The Great Escape: Blur's 1995 follow up to Parklife (Parklife!) and their true establishment in the mainstream. But is the album good?


So it's important to discuss context with this album, as any. This followed parklife, and preceded their self titled record, which contained their biggest song "song 2", colloquially known as "the woohoo song". But this album isn't a dud by any stretch.


The record opens with skittery synthesizers and brash guitars on "stereotypes" before Albarn launches into some pretty raunchy lyrics, with "They're on the lover's sofa, they're on the patio, and when the fun is over, watch themselves on video" and "she likes a man in uniform, he likes to wear it tight". The chorus is very very earwormy, and the track wraps itself up fairly succinctly at 3:10.


The next track, "country house" is also a pretty good track. It tells the story of a guy getting out the city and moving to the country (which is something blur has wrote about a whole lot) and the whole song doesn't really put a foot wrong.

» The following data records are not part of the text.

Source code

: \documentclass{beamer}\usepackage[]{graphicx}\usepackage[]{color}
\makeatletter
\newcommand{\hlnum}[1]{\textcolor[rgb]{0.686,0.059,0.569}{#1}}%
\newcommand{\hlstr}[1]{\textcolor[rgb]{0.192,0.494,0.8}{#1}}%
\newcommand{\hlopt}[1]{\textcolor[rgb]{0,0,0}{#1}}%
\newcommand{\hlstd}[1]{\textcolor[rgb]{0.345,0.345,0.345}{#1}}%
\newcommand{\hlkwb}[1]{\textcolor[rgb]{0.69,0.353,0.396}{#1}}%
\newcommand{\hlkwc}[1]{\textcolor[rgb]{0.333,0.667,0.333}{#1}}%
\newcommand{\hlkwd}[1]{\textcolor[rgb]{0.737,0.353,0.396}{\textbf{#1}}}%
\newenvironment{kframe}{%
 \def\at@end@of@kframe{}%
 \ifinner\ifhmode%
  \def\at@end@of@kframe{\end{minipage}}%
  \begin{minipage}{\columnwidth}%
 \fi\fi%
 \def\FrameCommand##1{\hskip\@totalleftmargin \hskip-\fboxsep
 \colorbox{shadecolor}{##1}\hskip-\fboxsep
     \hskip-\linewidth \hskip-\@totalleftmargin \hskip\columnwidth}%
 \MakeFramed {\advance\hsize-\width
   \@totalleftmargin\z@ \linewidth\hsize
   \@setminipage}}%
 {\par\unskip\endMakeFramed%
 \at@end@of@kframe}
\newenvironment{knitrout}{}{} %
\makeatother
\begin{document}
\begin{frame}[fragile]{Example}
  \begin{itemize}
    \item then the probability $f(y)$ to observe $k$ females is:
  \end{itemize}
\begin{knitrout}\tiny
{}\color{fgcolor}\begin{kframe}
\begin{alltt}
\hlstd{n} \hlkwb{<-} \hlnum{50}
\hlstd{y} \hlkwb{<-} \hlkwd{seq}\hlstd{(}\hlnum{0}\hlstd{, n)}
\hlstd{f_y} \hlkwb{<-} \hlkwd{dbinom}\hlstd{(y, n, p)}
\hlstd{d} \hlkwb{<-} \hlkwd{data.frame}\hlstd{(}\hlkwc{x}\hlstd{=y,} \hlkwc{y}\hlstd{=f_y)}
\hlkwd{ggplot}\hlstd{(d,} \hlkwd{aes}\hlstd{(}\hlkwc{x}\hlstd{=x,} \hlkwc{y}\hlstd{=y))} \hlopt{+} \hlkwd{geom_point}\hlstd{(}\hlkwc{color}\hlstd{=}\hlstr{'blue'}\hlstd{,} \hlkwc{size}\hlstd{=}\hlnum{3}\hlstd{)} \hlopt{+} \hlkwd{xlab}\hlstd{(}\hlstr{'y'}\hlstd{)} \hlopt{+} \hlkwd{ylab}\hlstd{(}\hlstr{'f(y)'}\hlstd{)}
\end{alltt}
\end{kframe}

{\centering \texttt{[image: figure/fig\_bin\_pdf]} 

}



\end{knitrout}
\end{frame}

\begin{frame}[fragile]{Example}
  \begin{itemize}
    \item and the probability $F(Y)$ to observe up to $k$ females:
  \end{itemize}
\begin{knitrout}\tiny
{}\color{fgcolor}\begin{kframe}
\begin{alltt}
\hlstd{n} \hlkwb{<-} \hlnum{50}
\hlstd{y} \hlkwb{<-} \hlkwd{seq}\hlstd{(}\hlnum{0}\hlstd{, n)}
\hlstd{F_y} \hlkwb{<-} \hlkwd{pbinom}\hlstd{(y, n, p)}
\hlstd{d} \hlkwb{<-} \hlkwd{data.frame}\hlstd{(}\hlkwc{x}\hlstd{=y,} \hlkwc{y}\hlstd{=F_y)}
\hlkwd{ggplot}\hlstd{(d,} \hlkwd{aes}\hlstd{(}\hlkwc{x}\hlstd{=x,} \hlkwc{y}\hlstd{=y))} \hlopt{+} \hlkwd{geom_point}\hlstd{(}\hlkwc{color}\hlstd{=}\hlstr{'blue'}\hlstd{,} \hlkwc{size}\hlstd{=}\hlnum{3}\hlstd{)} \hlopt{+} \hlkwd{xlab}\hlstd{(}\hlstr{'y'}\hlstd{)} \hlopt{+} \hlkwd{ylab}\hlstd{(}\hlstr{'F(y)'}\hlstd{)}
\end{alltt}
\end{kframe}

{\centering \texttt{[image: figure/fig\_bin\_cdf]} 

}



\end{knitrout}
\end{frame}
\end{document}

It ended up being Blur's first number one hit, narrowly beating out oasis, in a feud known as "the battle of britpop", that you can find out more about here.


"Best days", follows this, and it's pretty dreary and forgetable. After that, we get "charmless man", which is one of my favourite blur songs. The vocal melody on this track is super catchy, and despite again being something that blur has wrote about before, it's better here than before. After that we get "fade away" which might have my favourite chorus refrain on the whole record, if not for having somewhat forgetable verses, despite the cool horns.


After that the tracklist becomes intensely average. Aside from the universal, featuring a string riff I feel like I've heard a million times. Some of the guitar riffs are almost dead ringers for tracks off Parklife once you get into the second half of the record, with the chorus on "It could be you" being particulairly offensive. The hook on penultimate track "entertain me" is again pretty catchy, though.


Overall, the album feels like it could've done with some editing down from 15 tracks, it really doesn't need to nearly an hour long. But it definitely has some really good tracks, which have lingered in the minds of the public who remember the mid 90's. I'd say it's worth checking out if you enjoyed Parklife (the album) but it's probably not a great place to start with blur. But still a fine album.